===== DATA =====

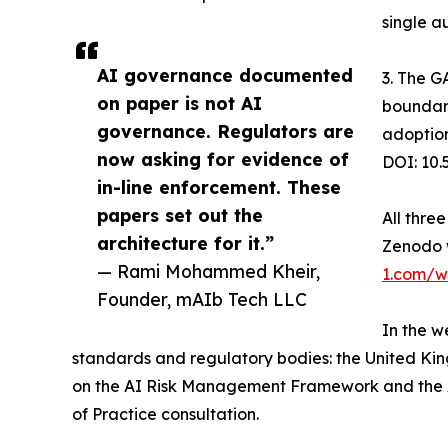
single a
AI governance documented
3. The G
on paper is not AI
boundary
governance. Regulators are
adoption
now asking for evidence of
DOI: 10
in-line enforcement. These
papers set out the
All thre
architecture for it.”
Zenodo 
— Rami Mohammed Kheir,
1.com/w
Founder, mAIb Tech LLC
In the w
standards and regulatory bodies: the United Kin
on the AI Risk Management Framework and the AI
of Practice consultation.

=====
===== DATA =====

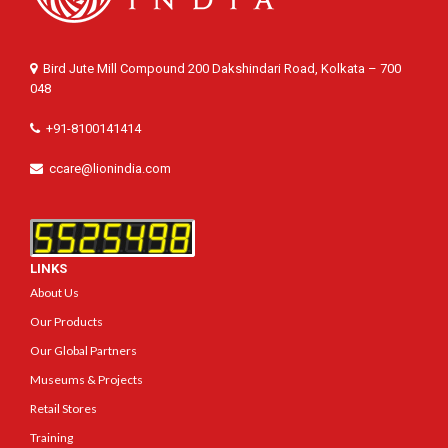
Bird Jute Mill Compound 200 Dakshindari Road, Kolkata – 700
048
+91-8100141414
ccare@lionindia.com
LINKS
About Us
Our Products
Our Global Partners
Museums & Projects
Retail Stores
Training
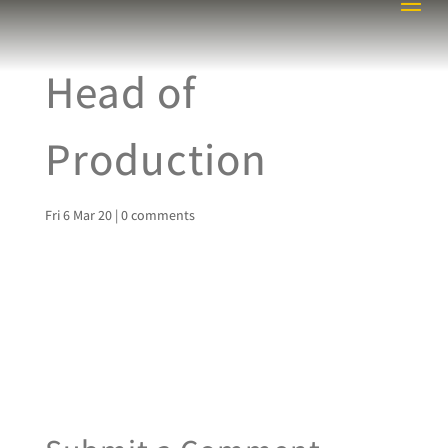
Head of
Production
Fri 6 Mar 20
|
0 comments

=====

TASK DESCRIPTION: Repeat exactly the lines of the listing above, from the one with "in-line enforcement. These" down to the one with "on the AI Risk"; both of those lines belong in the range.

TASK OUTPUT:
in-line enforcement. These
papers set out the
All thre
architecture for it.”
Zenodo 
— Rami Mohammed Kheir,
1.com/w
Founder, mAIb Tech LLC
In the w
standards and regulatory bodies: the United Kin
on the AI Risk Management Framework and the AI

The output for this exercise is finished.